Sometimes, context is everything. It’s how you understand the meaning of a given word, right? When I was a kid, we played a game where the words “coffee pot” were substituted for two versions of a homonym, and you had to guess what the words were. So my mom would say, “I coffee pot the ball” and “I drove coffee pot the tunnel” and I had to guess the words “threw” and through”.
And sometimes it’s how you recognize people. Bear with me, here.
My office is very private. It’s pretty separate from the house; it’s downstairs, behind the garage, with its own door to a private patio. The patio is accessible only by a gate to the front yard and stairs up to the main deck and yard, which I can see from both my desk and the sofa where I sit to “read”. No one ever comes in unless I invite them. Even my husband checks the phone line to see if I’m busy before he comes down, and he comes from the inside; there’s never anyone except the cable guy or the phone guy on the patio, and that’s because I’ve called them. When I work, the only other creature there, besides me, is my cat, Creature. That is, my office is very private, and very safe -- which is important, because I need to be completely secure in the outer world so that I can focus on the inner world for/with my clients.
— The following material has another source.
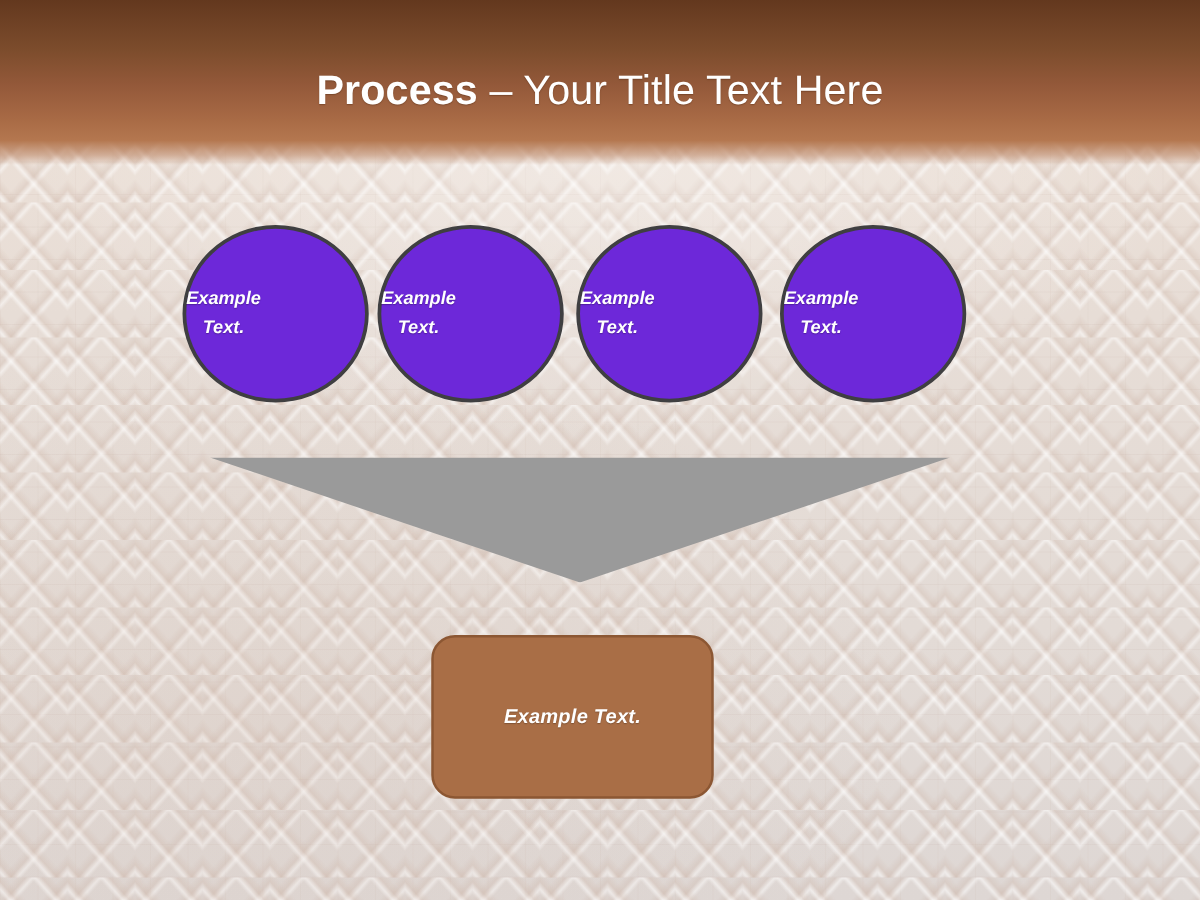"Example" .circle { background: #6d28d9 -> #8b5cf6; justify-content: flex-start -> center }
Last Wednesday morning, I was in my office, doing a reading/NLP session for a client. I had my eyes closed, paying close attention to the inner landscape, and was therefore not particularly aware of what was going on in my office. All was well. We had gotten to a place where my client was touching one of his big issues, which, frankly, he would rather have avoided. (This is how many issues get to be big issues — when they’re little issues, we avoid them because it’s easier or more comfortable to avoid them than to deal with them. That lets them grow unchecked, attracting other experiences like the one that caused the issue in the first place. But I digress.)
BAM! BAM! BAM! BAM! BAM! Went the back of the patio door.
Oh, my God! I practically screamed into the telephone, and then apologized to my client for blistering his ear as I rushed to the back door. There was a man standing there! And all the possibilities of who this could be flashed through my mind (PG&E? PacBell? The cable company? But I haven’t called any of them. A new neighbor? But why would a new neighbor come to this obscure, protected door?)
“Who are you?”, I asked the stranger.
“Steve”, he answered, with a slightly shocked look, as if to say, “you idiot!” — and immediately his very ordinary features morphed into the unique ones of one of my best friends from decades ago, as if all my experience of him suddenly populated his face. (Actually, we’ve known each other since we were teenagers and have stayed in touch all these years. No, I haven’t seen him in 5 years, but he really doesn’t look different from how he looked then.) It’s just that I talked to him the evening before, on his home phone, in NC, to say “thank you” for the birthday present he sent, so I “knew” he was home in NC. Since I didn’t expect him, I didn’t “see” him. I explained that I was really “out there” from doing the reading, and he readily forgave me.
How do you prevent this from happening? How do you ensure you recognize someone? I’m not 100% sure you can, but I have a couple of ideas.
The first one comes from my late father, who was a doctor in a small town in NJ, with a huge practice which spanned the state. Almost everywhere we went, someone would say, “Hi, Doc!” and he’d look momentarily blank, and then greet whomever by their name, and ask them something relevant to their lives. Once I asked him about that blank look, and how he remembered everyone, and here’s what he said: “When someone says, “Hi, Doc!, I know it’s someone from my practice, so I “see” them in the office — and then I know just who they are, their name, what they do for a living, kids names, all that stuff.”
So the first trick is to widen the visual frame of your memory, to see someone in the context in which you met.
The second trick is from “memory experts” who tell us to envision someone’s name stamped across his or her forehead.
Put the two together, so you see the person’s name, stamped on his or her forehead, in the context in which you know each other, and you’ll be all set!